Ein Fall für Stephanie in Malentes Theater Palast - kultur Nr. 199 - März 2026

Stephanie Lamm. Beschreibung: Die Darstellerin im rosafarbenen Paillettenkleid.
Foto: Malentes Theater Palast, 2025/2026
Stephanie Lamm. Beschreibung: Die Darstellerin im rosafarbenen Paillettenkleid.
Foto: Malentes Theater Palast, 2025/2026

Eine Frau von Format
Nein, keine Operette! Obwohl Stephanie Lamm mit ihrer tollen Mezzosopran-Stimme das gewiss auch kann.

Seit etlichen Jahren gehört sie zur Malente-Familie und wirkte schon in deren Programmen mit, bevor Knut Vanmarcke und Dirk Vossberg-Vanmarcke ihr historisches Spiegelzelt bezogen. Nun ist sie dort mit ihrer ersten Solo-Show "Ein Fall für Stephanie" zu erleben. Und verabschiedet sich gleich zu Anfang wieder. „Ein Bett im Kornfeld“ wäre doch nach dem ganzen Feiertagsstress eine gute Alternative zur Bühne. Selbstverständlich verschwindet sie nicht hinter den Kulissen, sondern nur hinter einem Paravent, wo der wunderbare „Andy“ (Chefmaskenbildner und Ankleider Andreas Hintz) für immer neue elegante Outfits und Perücken sorgt. Wobei Stephanie immer munter weiter plaudert über ihr Leben, die Musik, ihre Lieblingssängerinnen Whitney Houston und Patti Smith sowie ihre Erlebnisse auf Kreuzfahrtschiffen, deren Küche bekanntlich der Figur eher zuals abträglich ist. Stephanie spielt selbstironisch mit ihrer Erscheinung und äußerst charmant mit dem Publikum. Keine scharfen Pointen oder Anzüglichkeiten. Lieber erzählt sie lustige Anekdoten, wobei allerdings das überwiegend betagte Kreuzfahrtpublikum schon mal zur Zielscheibe kleiner Bosheiten wird.
Stephanie präsentiert sich nicht als Kunstfigur, sondern als sympathisch uneitle Künstlerin.
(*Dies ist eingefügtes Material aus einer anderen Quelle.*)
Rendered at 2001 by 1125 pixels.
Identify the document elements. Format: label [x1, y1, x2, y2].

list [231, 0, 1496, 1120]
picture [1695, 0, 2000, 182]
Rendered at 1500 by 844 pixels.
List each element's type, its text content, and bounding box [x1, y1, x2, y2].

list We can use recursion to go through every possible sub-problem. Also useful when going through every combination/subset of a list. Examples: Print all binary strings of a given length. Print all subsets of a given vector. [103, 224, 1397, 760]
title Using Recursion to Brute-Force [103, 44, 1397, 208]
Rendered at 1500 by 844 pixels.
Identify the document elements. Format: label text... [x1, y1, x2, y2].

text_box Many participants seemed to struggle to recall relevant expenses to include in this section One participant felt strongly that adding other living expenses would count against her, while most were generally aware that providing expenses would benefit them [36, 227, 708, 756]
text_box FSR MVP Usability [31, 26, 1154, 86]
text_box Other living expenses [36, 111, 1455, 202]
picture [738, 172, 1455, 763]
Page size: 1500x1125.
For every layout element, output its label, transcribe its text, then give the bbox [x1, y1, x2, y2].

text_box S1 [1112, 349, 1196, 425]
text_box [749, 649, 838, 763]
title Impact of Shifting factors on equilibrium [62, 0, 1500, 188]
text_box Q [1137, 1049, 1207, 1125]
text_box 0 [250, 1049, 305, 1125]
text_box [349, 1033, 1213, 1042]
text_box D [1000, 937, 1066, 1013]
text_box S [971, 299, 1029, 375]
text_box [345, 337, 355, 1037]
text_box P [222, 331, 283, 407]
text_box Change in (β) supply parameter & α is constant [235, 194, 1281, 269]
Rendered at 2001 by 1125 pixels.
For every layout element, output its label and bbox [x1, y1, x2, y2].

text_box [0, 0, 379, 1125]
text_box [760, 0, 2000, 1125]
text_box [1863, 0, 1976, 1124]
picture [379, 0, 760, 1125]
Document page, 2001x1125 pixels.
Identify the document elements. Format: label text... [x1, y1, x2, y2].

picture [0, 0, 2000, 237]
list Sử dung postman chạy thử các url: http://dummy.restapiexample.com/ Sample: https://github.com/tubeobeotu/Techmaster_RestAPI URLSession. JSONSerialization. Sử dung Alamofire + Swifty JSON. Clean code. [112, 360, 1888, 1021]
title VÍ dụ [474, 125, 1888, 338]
Vor allem jedoch singt – ein paar Mal sogar unplugged – und tanzt sie. Geboren wurde sie vor ungefähr vierzig Jahren in Rietz-Neuendorf bei Sauen in Ost-Brandenburg. Da darf natürlich die Ossi-Hymne „Du hast den Farbfilm vergessen“ nicht fehlen. Ihre Ausbildung zur Bühnendarstellerin absolvierte sie an der Stage School Hamburg, wo sie auch erstmals den Malentes begegnete. An der Hansestadt hängt ihr Herz immer noch, auch wenn sie inzwischen in Bad Godesberg wohnt. Ihr breitgefächertes Repertoire reicht vom Chanson über Schlager bis zu Musical- und Popsongs. Dass sie einst sogar mal Cindy aus Marzahn gedoubelt hat, vermerkt sie am Rande gern. Außerdem ist sie ausgebildete Sonderpädagogin und hat während der Corona-Zeit auch wieder an einer Grundschule gearbeitet. Ihr empathisches Wesen kommt ihr zudem zugute bei ihrer neuen Nebentätigkeit als Hochzeitssängerin. Sehr gern hält sie da Reden für die jungen Paare und gestaltet deren Fest mit ihrer Lieblingsmusik. Ihr rundum gelungener Solo-Abend zeigt also auch neue Facetten der liebenswürdigen Entertainerin mit der voluminösen Stimme, die aber gern auch leisere Töne anschlägt. Die beschwingte Mischung aus Humor, Gefühl, Bewegung und Musik macht einfach Vergnügen. Herzlicher Applaus!